→ **EXERCISE REQUIREMENTS**
Arrange the lines below as a Markdown table with two columns, "Row" and "Line", numbering each row and skipping blank lines. Leave the pictures out.

→ **DATA UNDER STUDY**
______

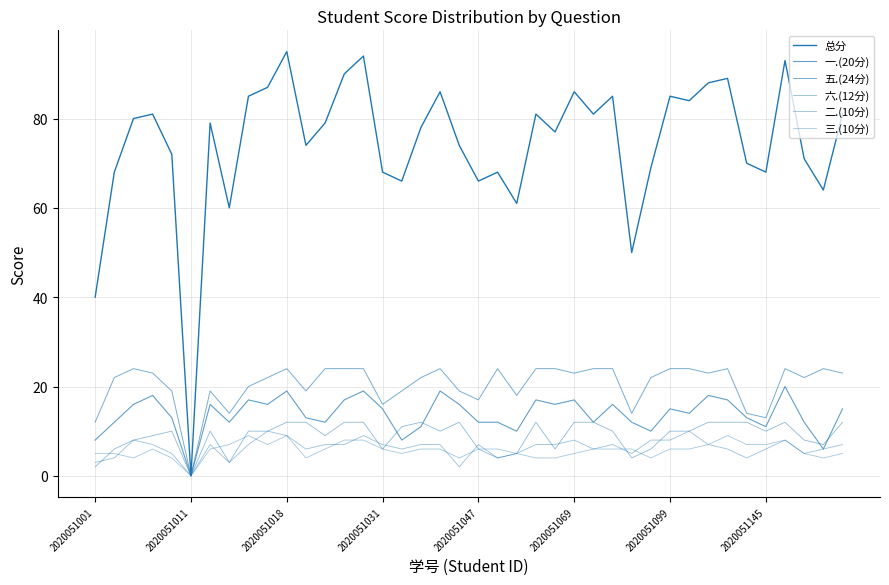

How many lines are shown in the chart?

6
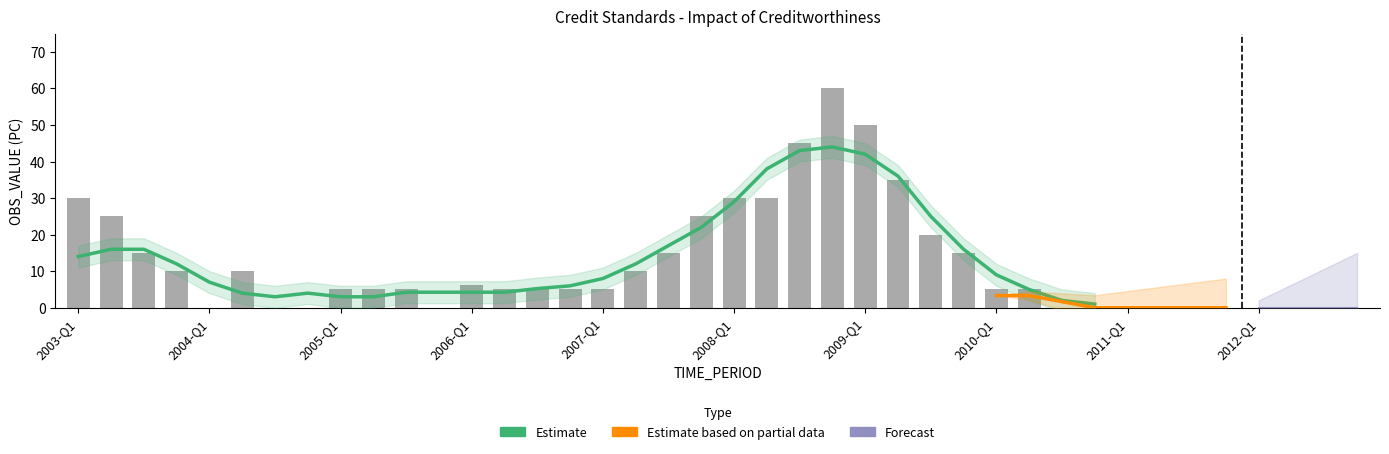

Does the chart contain stacked bars?

No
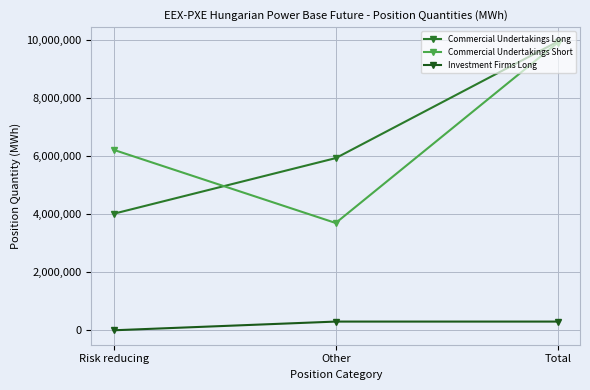

At which label is Investment Firms Long closest to 150154?

Risk reducing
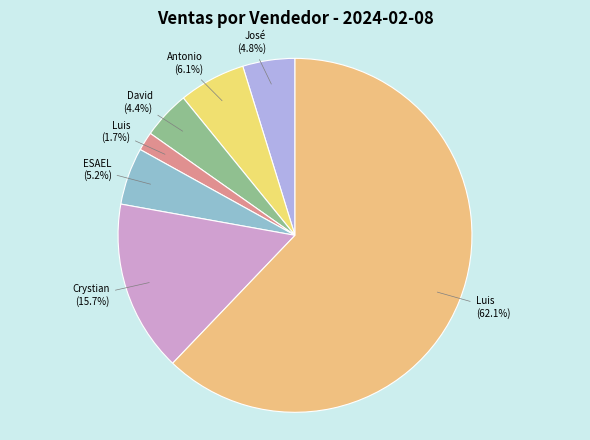

Count the number of slices in the pie.

7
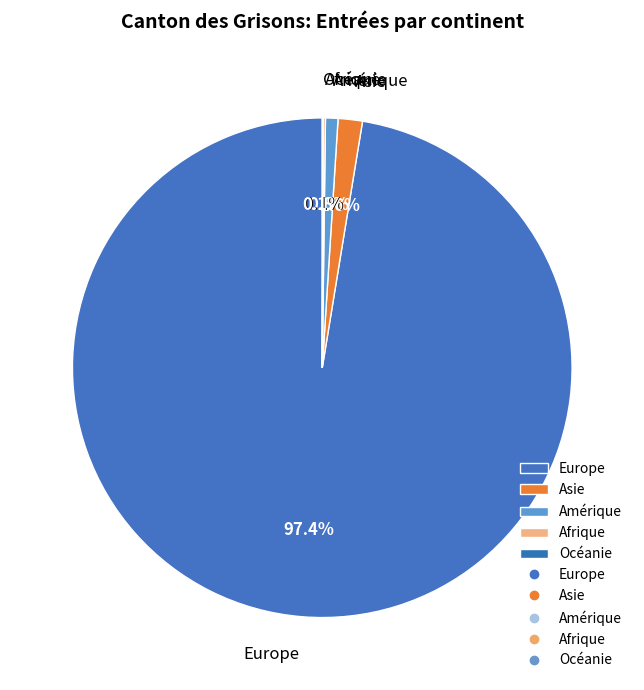

True or false: Amérique accounts for 15% of the total.

False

______

→ **SOLUTION FOR THIS EXERCISE**
| Row | Line |
|---|---|
| 1 | How many lines are shown in the chart? |
| 2 | 6 |
| 3 | Does the chart contain stacked bars? |
| 4 | No |
| 5 | At which label is Investment Firms Long closest to 150154? |
| 6 | Risk reducing |
| 7 | Count the number of slices in the pie. |
| 8 | 7 |
| 9 | True or false: Amérique accounts for 15% of the total. |
| 10 | False |